While the prospect of parallel processing may cause some anxiety for even intermediate programmers, we can take comfort in the fact that Python handles all the details for us. Even better, the PyTorch framework has its own implementation, with interfaces consistent with the base package, that make parallel processing a breeze.

Our agent class will derive from the PyTorch Multiprocessing class, which gives it access to a few critical functions. The biggest requirement is that we’re going to need a run() method that handles the main loop of our program and the calls to the appropriate agent functionality.
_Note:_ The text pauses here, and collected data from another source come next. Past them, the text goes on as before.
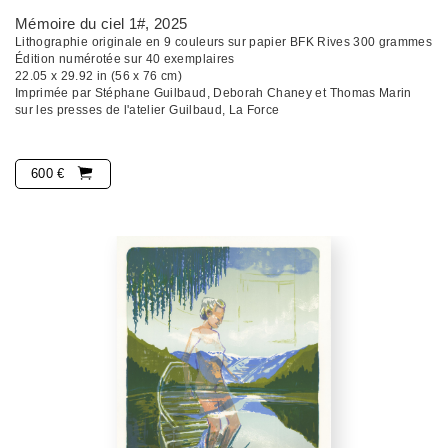
Mémoire du ciel 1#
, 2025
Lithographie originale en 9 couleurs sur papier BFK Rives 300 grammes
Édition numérotée sur 40 exemplaires
22.05 x 29.92 in (56 x 76 cm)
Imprimée par Stéphane Guilbaud, Deborah Chaney et Thomas Marin
sur les presses de l'atelier Guilbaud, La Force
600 €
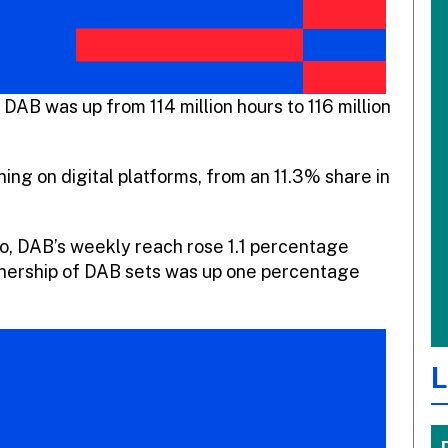
 DAB was up from 114 million hours to 116 million
ning on digital platforms, from an 11.3% share in
io, DAB’s weekly reach rose 1.1 percentage
ownership of DAB sets was up one percentage
L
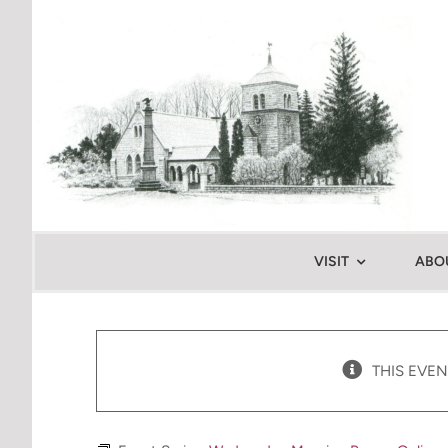
Skip
to
content
VISIT
ABO
THIS EVEN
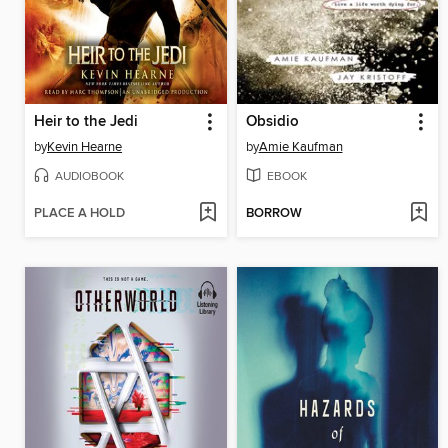
Heir to the Jedi
Obsidio
by
Kevin Hearne
by
Amie Kaufman
AUDIOBOOK
EBOOK
PLACE A HOLD
BORROW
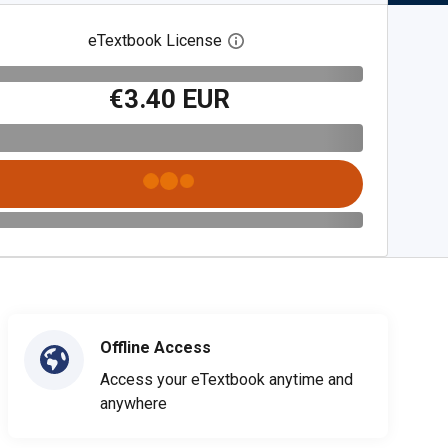
eTextbook License
Open digital license dialog
€3.40 EUR
Offline Access
Access your eTextbook anytime and
anywhere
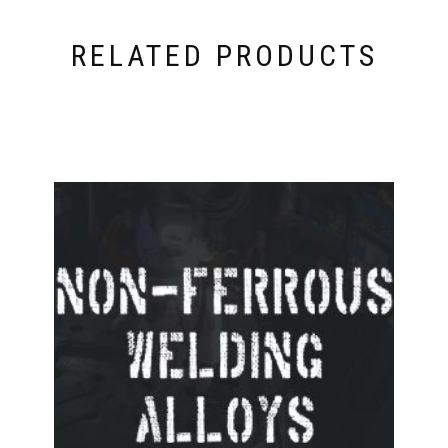
RELATED PRODUCTS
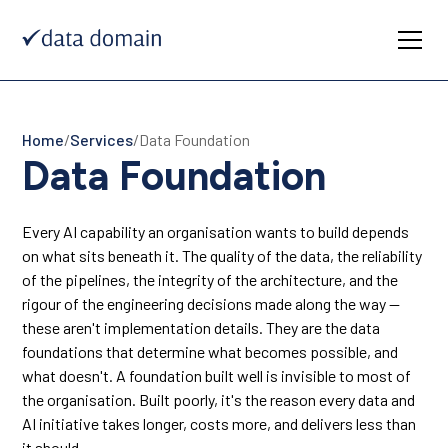
Home
/
Services
/
Data Foundation
Data Foundation
Every AI capability an organisation wants to build depends
on what sits beneath it. The quality of the data, the reliability
of the pipelines, the integrity of the architecture, and the
rigour of the engineering decisions made along the way —
these aren't implementation details. They are the data
foundations that determine what becomes possible, and
what doesn't. A foundation built well is invisible to most of
the organisation. Built poorly, it's the reason every data and
AI initiative takes longer, costs more, and delivers less than
it should.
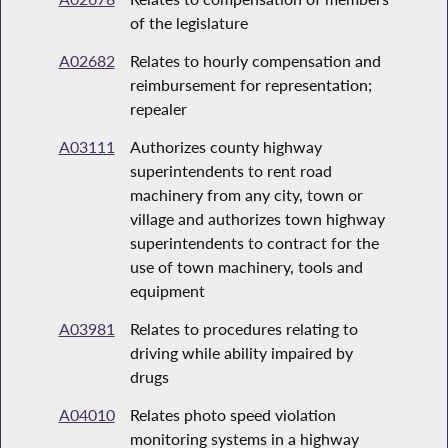
of the legislature
A02682
Relates to hourly compensation and
reimbursement for representation;
repealer
A03111
Authorizes county highway
superintendents to rent road
machinery from any city, town or
village and authorizes town highway
superintendents to contract for the
use of town machinery, tools and
equipment
A03981
Relates to procedures relating to
driving while ability impaired by
drugs
A04010
Relates photo speed violation
monitoring systems in a highway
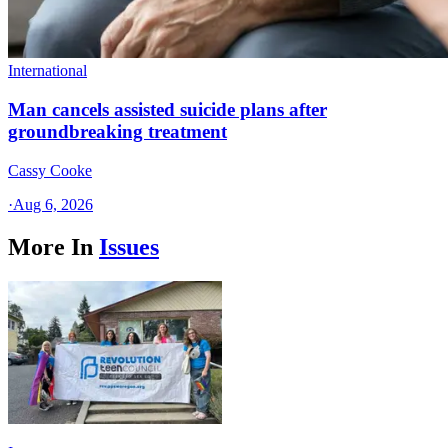
International
Man cancels assisted suicide plans after
groundbreaking treatment
Cassy Cooke
·
Aug 6, 2026
More In
Issues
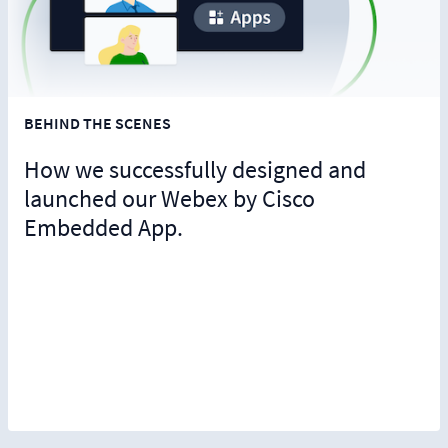
BEHIND THE SCENES
How we successfully designed and
launched our Webex by Cisco
Embedded App.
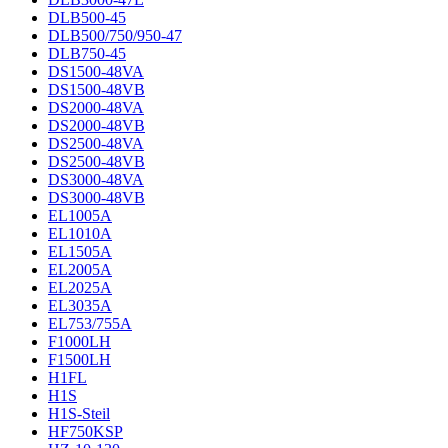
DLB500-45
DLB500/750/950-47
DLB750-45
DS1500-48VA
DS1500-48VB
DS2000-48VA
DS2000-48VB
DS2500-48VA
DS2500-48VB
DS3000-48VA
DS3000-48VB
EL1005A
EL1010A
EL1505A
EL2005A
EL2025A
EL3035A
EL753/755A
F1000LH
F1500LH
H1FL
H1S
H1S-Steil
HF750KSP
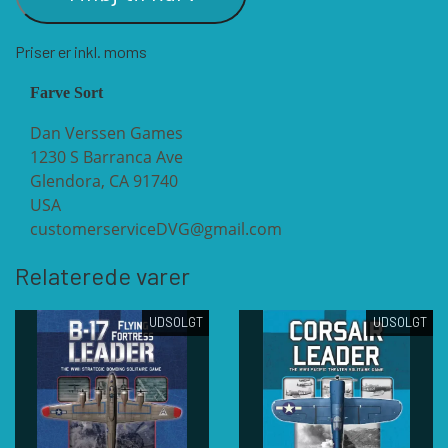
Priser er inkl. moms
VUCA SIMULATIONS
NUTS! PUBLISHING
DECISIONS GAMES
Farve Sort
PACIFIC RIM PUBLISHING
WHITE DOG GAMES
DEVIL PIG GAMES
Dan Verssen Games
1230 S Barranca Ave
Glendora, CA 91740
WORD FORGE GAMES
DISSIMULA EDIZIONI
PHALANX
USA
customerserviceDVG@gmail.com
WORTHINGTON PUBLISHING
PLAGUE ISLAND GAMES
DO IT GAMES
Relaterede varer
UDSOLGT
UDSOLGT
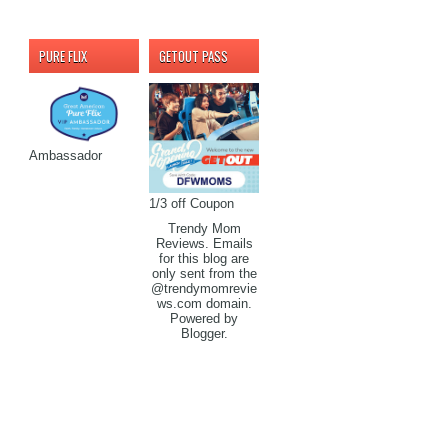
PURE FLIX
GETOUT PASS
Ambassador
1/3 off Coupon
Trendy Mom
Reviews. Emails
for this blog are
only sent from the
@trendymomrevie
ws.com domain.
Powered by
Blogger
.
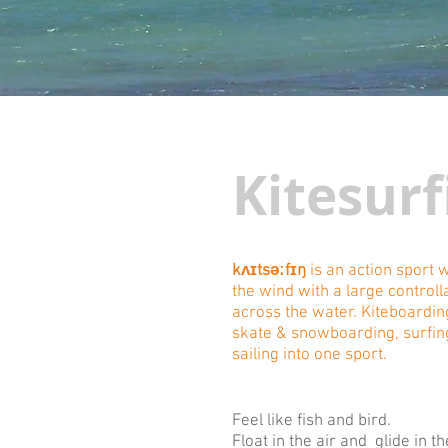
Kitesurf
kʌɪtsəːfɪŋ
is an action sport
the wind with a large controll
across the water. Kiteboardi
skate & snowboarding, surfin
sailing into one sport.
Feel like fish and bird.
Float in the air and glide in t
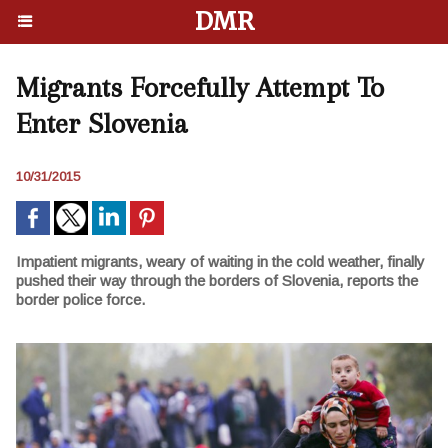
DMR
Migrants Forcefully Attempt To
Enter Slovenia
10/31/2015
Impatient migrants, weary of waiting in the cold weather, finally
pushed their way through the borders of Slovenia, reports the
border police force.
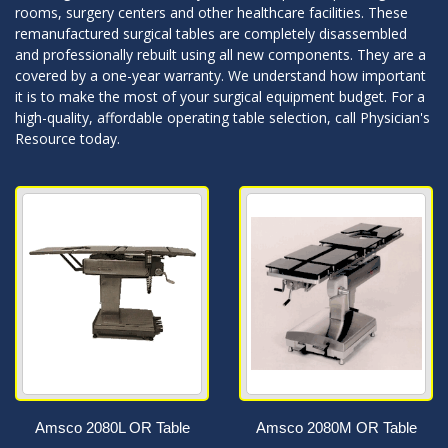
rooms, surgery centers and other healthcare facilities. These
remanufactured surgical tables are completely disassembled
and professionally rebuilt using all new components. They are a
covered by a one-year warranty. We understand how important
it is to make the most of your surgical equipment budget. For a
high-quality, affordable operating table selection, call Physician's
Resource today.
Amsco 2080L OR Table
Amsco 2080M OR Table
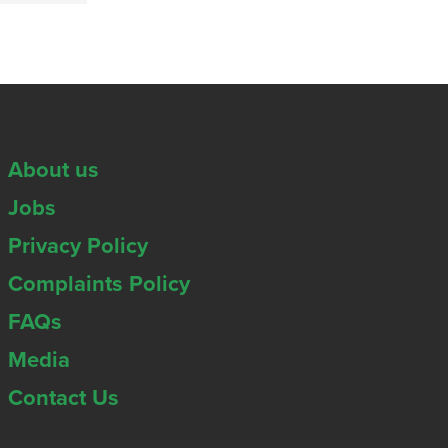
About us
Jobs
Privacy Policy
Complaints Policy
FAQs
Media
Contact Us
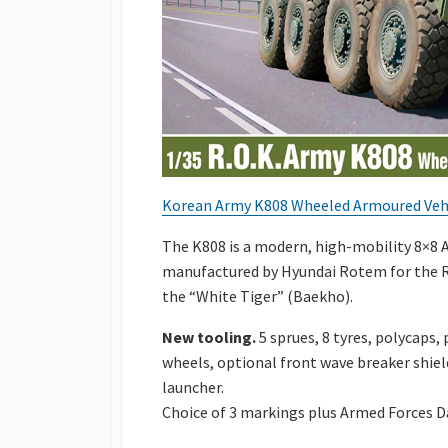
Korean Army K808 Wheeled Armoured Vehi
The K808 is a modern, high-mobility 8×8
manufactured by Hyundai Rotem for the Re
the “White Tiger” (Baekho).
New tooling.
5 sprues, 8 tyres, polycaps,
wheels, optional front wave breaker shie
launcher.
Choice of 3 markings plus Armed Forces D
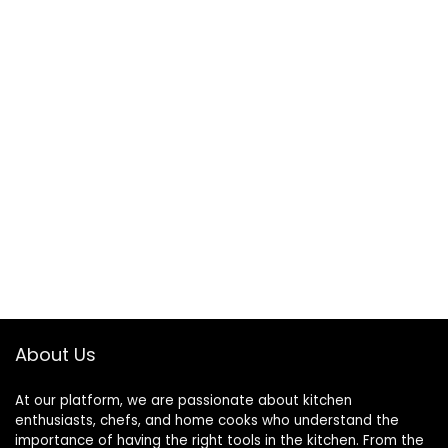
About Us
At our platform, we are passionate about kitchen
enthusiasts, chefs, and home cooks who understand the
importance of having the right tools in the kitchen. From the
The general code structure will be the following:

1 2 3 | class Network(nn.Module) # implement neural nets, feed forward, action selection, # loss calculation, discount return calculation, and memory here |

1 2 3 | class SharedOptimizer(torch.optim.Adam) # explicitly tell Torch that we want to share memory among the # various networks, and initialize the appropriate variables |

1 2 3 4 5 6 7 8 9 10 11 12 13 14 | class Agent(mp.Process) # pass in the global optimizer, global actor critic, environment details and # other assorted useful information. # Play N_GAMES # reset environment and agent’s memory # while not done # play game according to each agent’s policy # if t_step % T_MAX or terminal step # use sampled returns and actions to calculate losses # upload gradients to global optimizer # step optimizer # download parameters from global agent to local agent # wipe memory |

Our main function will declare the appropriate global variables and instantiate our worker agents, and then start the threading process.

## Final Thoughts

All in all, this is a pretty radical departure from the deep Q learning algorithm, and indeed is significantly different from most of the deep reinforcement learning work done since then. My biggest criticisms are that the agent’s are particularly brittle, requiring a high degree of parameter tuning, and that they are sensitive to initial conditions.

Despite this, I do like the use of a new approach to the problem of breaking correlations in state transitions. Perhaps in future videos we can look at applications of the asynchronous framework to double and dueling double deep q learning.